Предоставленный текст:
○ ○ ○ ○ ○ ○ ○

Недавно в колхозе избрали нового председателя, молодого человека из местных, по специальности зоотехника-агронома. Он окончил Сельскохозяйственную академию им. К. А. Тимирязева. Говорят, очень грамотный в своем деле оказался этот председатель. Зарабатывает он на том, что по заказу пишет дипломные работы для студентов-заочников той же академии на любую теоретическую и практическую тему. А хозяйством занимается нехотя.
Однажды на сельскохозяйственной ферме разбушевался бык-производитель. Женщины-доярки не могли с ним справиться. Позвонили председателю. А он сказал, что у него болит голова. Бык успокоился сам после того, как запорол своими крутыми рогами двух коров.
Но колхоз им. Горького, несмотря ни на какие стихии, и даже в перестроечную и постперестроечную пору, все-таки еще живет. Колхозники – немногочисленная часть живущего в его деревнях населения не хочет разваливать его до конца. И даже не поддается соблазну выделить из него в свою собственность свою долю. Руководство теперь научилось извлекать доход другими способами. Для этого можно и не сеять, и не пахать. Появились разные дельцы-предприниматели. Им колхоз сдает в аренду лесные угодья под вырубку, а земли – под застройку и организацию различных коммерческих предприятий. Живет колхоз. И даже по-прежнему способен оплатить колхозникам в размере «на бутылку» явку на ежегодные колхозные собрания. Но молока и мяса из этого колхоза в государственную столовую поступает все меньше и меньше. Все меньше и меньше оказывается в колхозе людей, желающих и согласных работать на фермах доярками и скотниками. Местные мужики и женщины находят себе другие занятия, а на фермы пришли недавние уголовницы Зойки, Наташки и цыгане. Недавно появились фермеры. Одному такому энтузиасту времен перестройки колхоз выделил готовую ферму под откорм телят. Прибывший в деревню энтузиаст-интеллигент рьяно принялся за дело. Но рассказывают, что уже в первую весну весь переданный ему телячий приплод утонул в навозной жиже. Горе-энтузиаст в ту же весну сбежал с фермы вместе со своим скарбом, прихватив еще кое-что из домов горожан в виде холодильников, телевизоров и даже забытого спиртного.

○ ○ ○ ○ ○ ○ ○

Исходные данные:
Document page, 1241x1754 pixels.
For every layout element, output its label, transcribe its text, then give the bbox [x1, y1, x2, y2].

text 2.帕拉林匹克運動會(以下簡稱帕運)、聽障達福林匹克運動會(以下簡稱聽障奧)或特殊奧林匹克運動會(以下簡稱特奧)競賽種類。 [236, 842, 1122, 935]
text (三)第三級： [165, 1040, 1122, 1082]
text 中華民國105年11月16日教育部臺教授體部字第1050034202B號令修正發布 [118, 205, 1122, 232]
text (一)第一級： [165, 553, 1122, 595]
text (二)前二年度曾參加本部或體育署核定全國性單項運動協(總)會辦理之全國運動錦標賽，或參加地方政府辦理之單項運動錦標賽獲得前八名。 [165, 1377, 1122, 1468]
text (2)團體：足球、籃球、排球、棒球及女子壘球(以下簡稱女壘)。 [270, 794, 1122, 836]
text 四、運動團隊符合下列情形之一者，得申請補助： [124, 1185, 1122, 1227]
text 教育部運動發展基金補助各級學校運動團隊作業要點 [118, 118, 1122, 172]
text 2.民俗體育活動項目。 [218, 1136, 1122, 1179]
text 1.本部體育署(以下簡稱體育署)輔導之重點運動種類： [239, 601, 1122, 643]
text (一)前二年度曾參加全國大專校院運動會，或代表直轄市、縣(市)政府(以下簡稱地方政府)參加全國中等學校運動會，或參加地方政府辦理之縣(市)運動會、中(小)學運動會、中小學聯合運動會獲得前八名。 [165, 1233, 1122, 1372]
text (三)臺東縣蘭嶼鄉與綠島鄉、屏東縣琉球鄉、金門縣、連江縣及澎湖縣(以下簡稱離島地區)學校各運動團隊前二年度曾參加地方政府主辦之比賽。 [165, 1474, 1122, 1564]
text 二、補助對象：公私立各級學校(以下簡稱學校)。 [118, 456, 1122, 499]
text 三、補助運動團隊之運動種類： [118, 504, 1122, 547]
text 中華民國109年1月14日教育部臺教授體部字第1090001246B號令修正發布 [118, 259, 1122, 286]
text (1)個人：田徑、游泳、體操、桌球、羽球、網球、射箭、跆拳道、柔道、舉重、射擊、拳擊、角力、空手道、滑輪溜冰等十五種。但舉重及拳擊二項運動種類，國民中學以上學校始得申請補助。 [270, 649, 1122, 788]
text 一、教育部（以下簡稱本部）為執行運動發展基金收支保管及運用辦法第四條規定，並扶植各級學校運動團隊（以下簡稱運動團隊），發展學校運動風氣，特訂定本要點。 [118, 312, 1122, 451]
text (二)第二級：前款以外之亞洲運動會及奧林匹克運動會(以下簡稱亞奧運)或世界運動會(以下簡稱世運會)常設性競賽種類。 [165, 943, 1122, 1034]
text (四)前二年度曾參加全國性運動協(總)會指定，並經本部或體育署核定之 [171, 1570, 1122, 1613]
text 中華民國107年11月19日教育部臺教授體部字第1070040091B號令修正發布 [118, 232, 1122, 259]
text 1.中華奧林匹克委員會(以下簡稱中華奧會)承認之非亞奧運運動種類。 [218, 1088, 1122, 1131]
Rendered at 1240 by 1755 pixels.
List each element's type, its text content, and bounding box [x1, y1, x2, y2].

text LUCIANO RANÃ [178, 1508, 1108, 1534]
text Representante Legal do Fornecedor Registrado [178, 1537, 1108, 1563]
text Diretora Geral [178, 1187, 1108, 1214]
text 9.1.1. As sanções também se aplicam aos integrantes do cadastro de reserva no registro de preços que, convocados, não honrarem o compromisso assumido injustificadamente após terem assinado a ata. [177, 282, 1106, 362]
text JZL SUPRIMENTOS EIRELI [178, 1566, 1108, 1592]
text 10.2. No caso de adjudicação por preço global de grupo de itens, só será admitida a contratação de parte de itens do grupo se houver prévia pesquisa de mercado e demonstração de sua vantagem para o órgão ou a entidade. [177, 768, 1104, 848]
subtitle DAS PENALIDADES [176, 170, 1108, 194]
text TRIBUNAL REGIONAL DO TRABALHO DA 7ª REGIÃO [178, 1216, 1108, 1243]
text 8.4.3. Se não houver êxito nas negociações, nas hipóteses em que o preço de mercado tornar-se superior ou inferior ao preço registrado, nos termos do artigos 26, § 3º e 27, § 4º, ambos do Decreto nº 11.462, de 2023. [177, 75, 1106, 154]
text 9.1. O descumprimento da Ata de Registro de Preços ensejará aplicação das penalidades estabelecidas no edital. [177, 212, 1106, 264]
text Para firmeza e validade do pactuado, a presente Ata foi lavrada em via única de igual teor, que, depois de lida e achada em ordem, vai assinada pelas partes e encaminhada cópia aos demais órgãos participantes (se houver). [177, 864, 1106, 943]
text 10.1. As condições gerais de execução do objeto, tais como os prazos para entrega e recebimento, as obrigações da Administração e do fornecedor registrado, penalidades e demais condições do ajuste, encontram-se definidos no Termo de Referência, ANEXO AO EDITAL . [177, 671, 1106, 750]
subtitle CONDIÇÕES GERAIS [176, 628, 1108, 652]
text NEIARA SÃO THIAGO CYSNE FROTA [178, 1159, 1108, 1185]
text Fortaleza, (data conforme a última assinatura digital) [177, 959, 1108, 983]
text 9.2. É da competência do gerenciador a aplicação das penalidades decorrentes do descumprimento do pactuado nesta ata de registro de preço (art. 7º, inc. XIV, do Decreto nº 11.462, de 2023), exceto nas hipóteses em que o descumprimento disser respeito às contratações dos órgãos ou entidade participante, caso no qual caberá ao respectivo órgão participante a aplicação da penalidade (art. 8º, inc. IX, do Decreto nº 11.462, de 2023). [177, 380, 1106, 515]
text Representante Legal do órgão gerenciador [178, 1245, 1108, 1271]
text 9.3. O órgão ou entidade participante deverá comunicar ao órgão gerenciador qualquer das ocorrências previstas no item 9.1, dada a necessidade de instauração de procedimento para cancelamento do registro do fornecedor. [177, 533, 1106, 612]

○ ○ ○ ○ ○ ○ ○

Что сделать:
a) Что именно прихватил из домов горожан сбежавший с фермы энтузиаст, если судить по тексту о колхозе? Назовите все предметы.
b) Допишите следующую часть текста о колхозе имени Горького, начав сразу после его последнего предложения.

Ожидаемые ответы:
a) Холодильники, телевизоры и забытое спиртное.

b)
Цыгане и бывшие уголовники-рецидивисты, даже раскаившиеся и поселившиеся в колхозе имени Горького, тоже не смогли восполнить убыль в производительных силах. Вот что произошло два года назад на селезневской молочной ферме. Тогда там оставались работать только две бывшие уголовницы: известная нам Зойка, разжалованная из доярок в скотницы, и новая уголовница – Наташка, которая одновременно была и дояркой, и заведующей фермой. А до этого она отбывала большой срок. Ходил по Селезнево такой разговор, будто бы срок этот был ей определен за умышленный поджог. В колхозе ей тоже выделили свободный дом. И скоро в нем вместе с хозяйкой поселился красавец-дружок Васька, тоже за отбытием уже не первого срока. Жизнь в доме пошла веселая. Приезжали дружки. Гуляли шумно. Однако должность свою Наташка исполняла, а Васька ей помогал. Неизвестно, конечно, сколько чего и куда с фермы ушло, но коровы доились с грехом пополам, и возчик Анатолий по три-четыре фляги с утра возил на сливной пункт. Однажды он, как всегда, погрузил фляги на телегу и поехал по знакомой лошади дороге. Но в пути он где-то задержался по известной причине. Пока опохмелялся, молоковоз уехал. Вернулся на ферму. Лошадь дорогу знала. А Наташка сразу сообразила и выявила недостачу литров на сто. Пьяный возчик на следующее утро так и не понял, за что на него был определен денежный начет. А молоко во флягах к следующему утру прокисло.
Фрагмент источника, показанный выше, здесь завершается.